The loop: recall → on a hit, reuse the stored answer for free; on a miss, answer live and remember the new pair so the next phrasing of it is a hit.

  • Swap the driver for a real ANN index. MemoryCacheDriver scans every entry (O(N)) and is lost on restart — fine for dev, wrong for scale. Point store at cache.driver("pg", { client: pgPool, vector: { dimensions: 1536, index: "hnsw" } }) (pgvector) or cache.driver("redis", { client: redisClient }) (RediSearch). The store/recall code above does not change. The driver’s dimensions must equal the embedder’s output (1536 for text-embedding-3-small); a mismatch is a wiring bug, and a driver with no similarity support throws CacheUnsupportedError.
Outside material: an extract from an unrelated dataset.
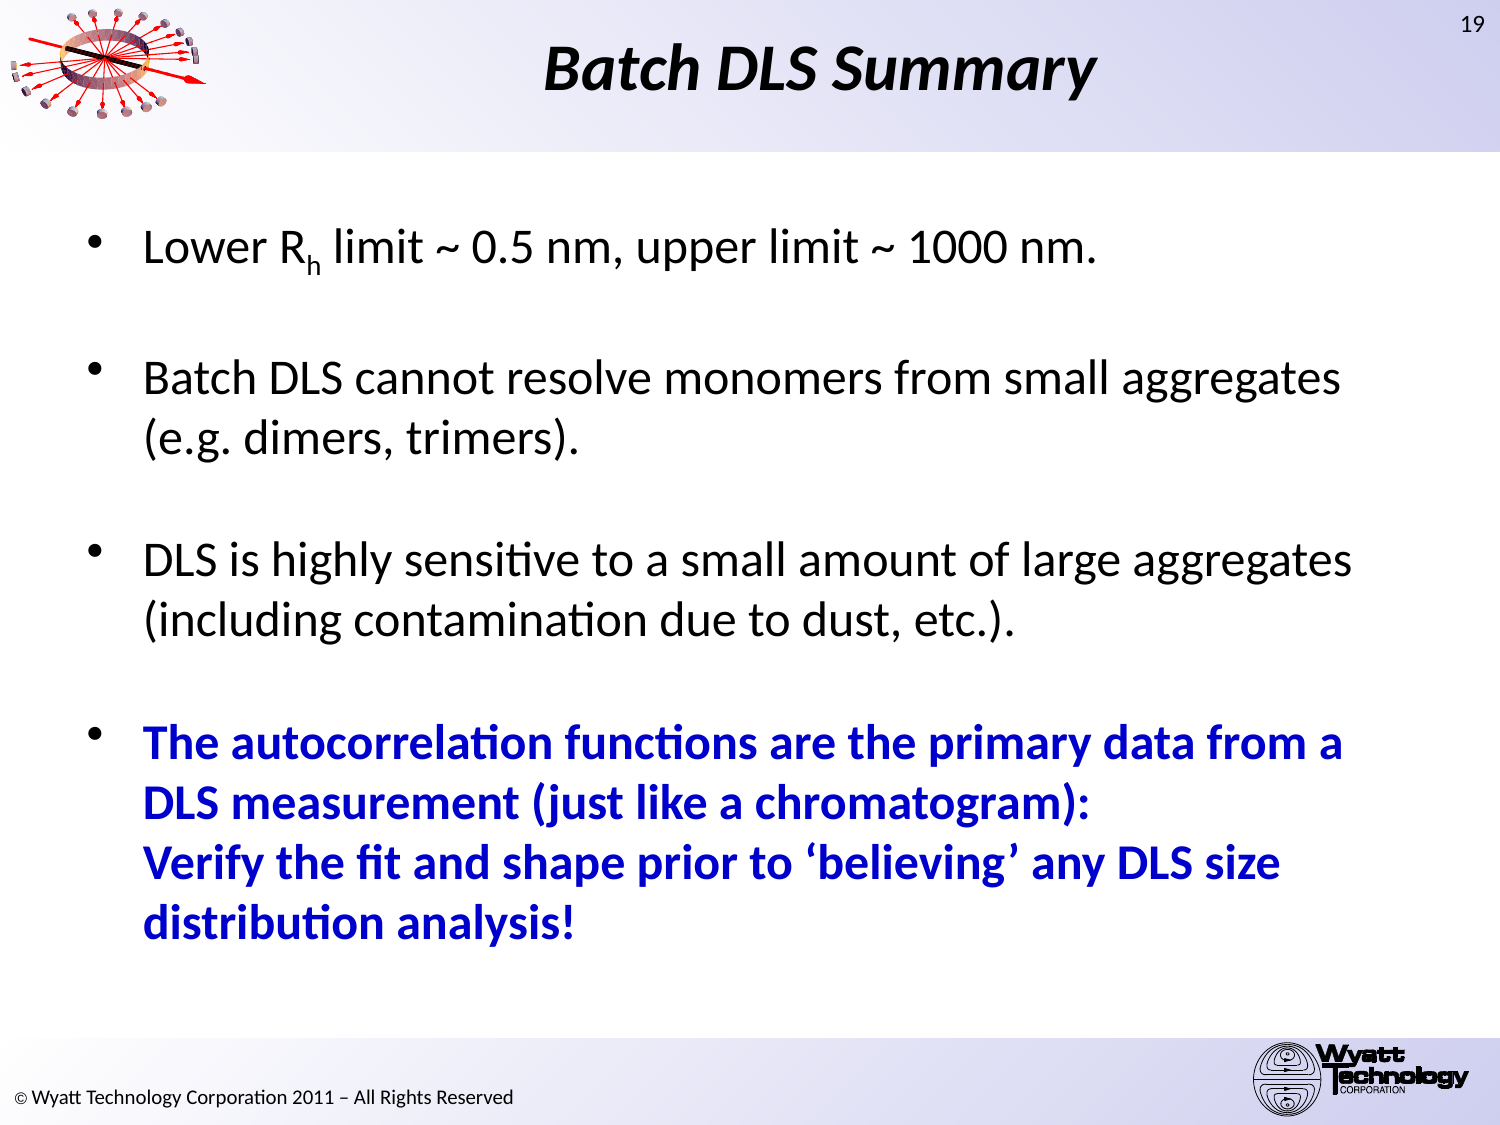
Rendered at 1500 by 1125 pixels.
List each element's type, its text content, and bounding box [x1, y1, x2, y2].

title Batch DLS Summary [217, 16, 1424, 112]
text_box Lower Rh limit ~ 0.5 nm, upper limit ~ 1000 nm. Batch DLS cannot resolve monomers from small aggregates (e.g. dimers, trimers). DLS is highly sensitive to a small amount of large aggregates (including contamination due to dust, etc.). The autocorrelation functions are the primary data from a DLS measurement (just like a chromatogram): Verify the fit and shape prior to ‘believing’ any DLS size distribution analysis! [71, 205, 1433, 1009]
  • threshold is the whole game. Too low and you reuse a confidently-wrong answer; too high and you never get a hit. Tune it against real query pairs — 0.82 is a reasonable starting point for text-embedding-3-small. recall returns an empty array (never throws) when nothing clears the bar, so a miss is just hits.length === 0.
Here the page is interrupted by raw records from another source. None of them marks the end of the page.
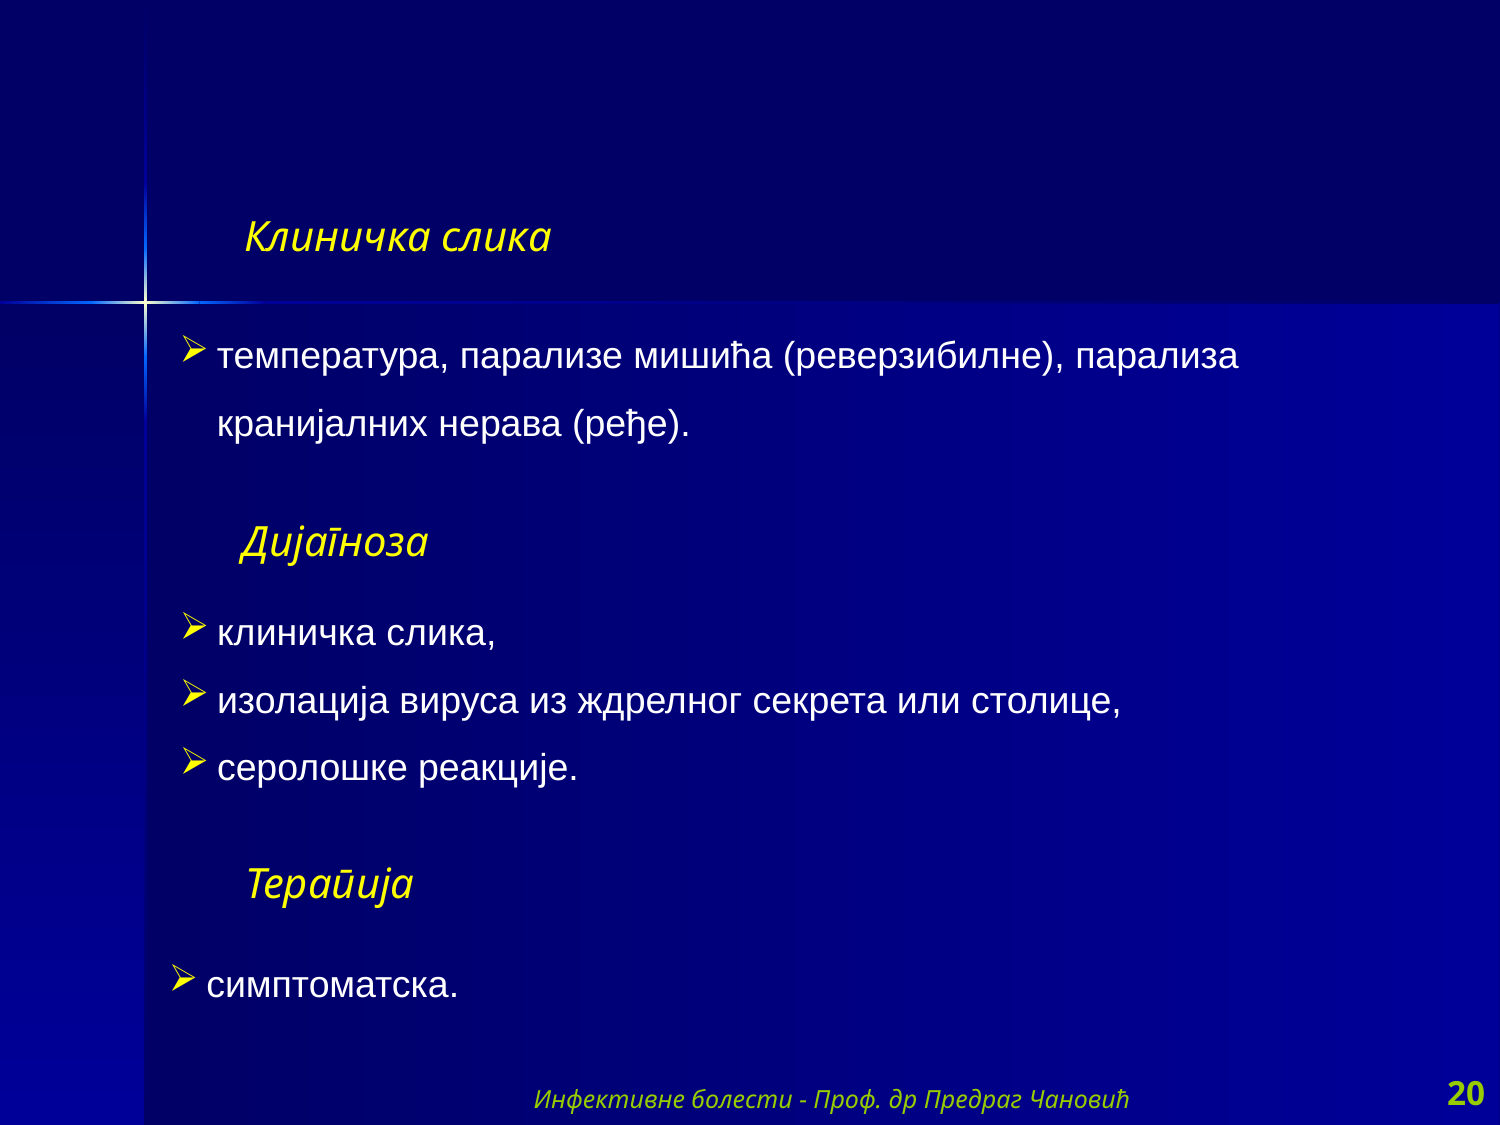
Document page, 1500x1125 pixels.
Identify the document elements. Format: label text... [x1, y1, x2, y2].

footer Инфективне болести - Проф. др Предраг Чановић [430, 1049, 1235, 1125]
text_box температура, парализе мишића (реверзибилне), парализа кранијалних нерава (ређе). [164, 301, 1466, 452]
text_box симптоматска. [154, 930, 836, 1013]
slide_number 20 [1345, 1049, 1500, 1125]
text_box Дијагноза [228, 507, 445, 573]
text_box Терапија [230, 848, 430, 914]
text_box Клиничка слика [229, 202, 568, 268]
text_box клиничка слика, изолација вируса из ждрелног секрета или столице, серолошке реакције. [165, 578, 1421, 796]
  • namespace isolates and lets you wipe. Every key is prefixed with the namespace, and recall filters to that prefix — so one driver can hold many independent recall sets. qaRecall.clear() drops just this namespace’s entries, leaving sibling caches untouched.
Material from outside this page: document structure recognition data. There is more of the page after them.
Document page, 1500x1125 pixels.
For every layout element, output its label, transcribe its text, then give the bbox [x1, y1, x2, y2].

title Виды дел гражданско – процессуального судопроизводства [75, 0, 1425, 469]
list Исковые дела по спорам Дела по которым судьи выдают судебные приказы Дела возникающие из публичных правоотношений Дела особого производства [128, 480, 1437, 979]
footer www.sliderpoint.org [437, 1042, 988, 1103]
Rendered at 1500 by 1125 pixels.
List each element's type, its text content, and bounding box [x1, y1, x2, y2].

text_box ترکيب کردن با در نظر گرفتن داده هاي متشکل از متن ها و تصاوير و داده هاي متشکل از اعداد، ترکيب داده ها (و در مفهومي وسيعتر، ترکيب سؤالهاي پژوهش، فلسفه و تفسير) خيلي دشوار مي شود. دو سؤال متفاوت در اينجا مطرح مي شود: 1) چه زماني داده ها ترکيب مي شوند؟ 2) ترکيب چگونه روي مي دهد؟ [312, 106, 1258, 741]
  • Prefer this over raw .similar() unless you need the control. Under the hood ai.memory calls store.set(key, value, { vector }) to index and store.similar(vector, { topK, threshold }) to retrieve — the same delegation the semanticCache middleware uses. Drop to the raw driver only when you need custom keys, tag filters, or to co-locate vectors with other cached data; otherwise let memory own the embed + namespace + scoring.
  • This pairs naturally with ai.middleware.semanticCache. When you want the agent itself to skip the model call on a near-duplicate prompt (rather than managing the pairs by hand), reach for the middleware. Use this hand-rolled recall when you need the stored answer addressable as data — e.g. to show “we answered this before” or to let a human edit the canned reply.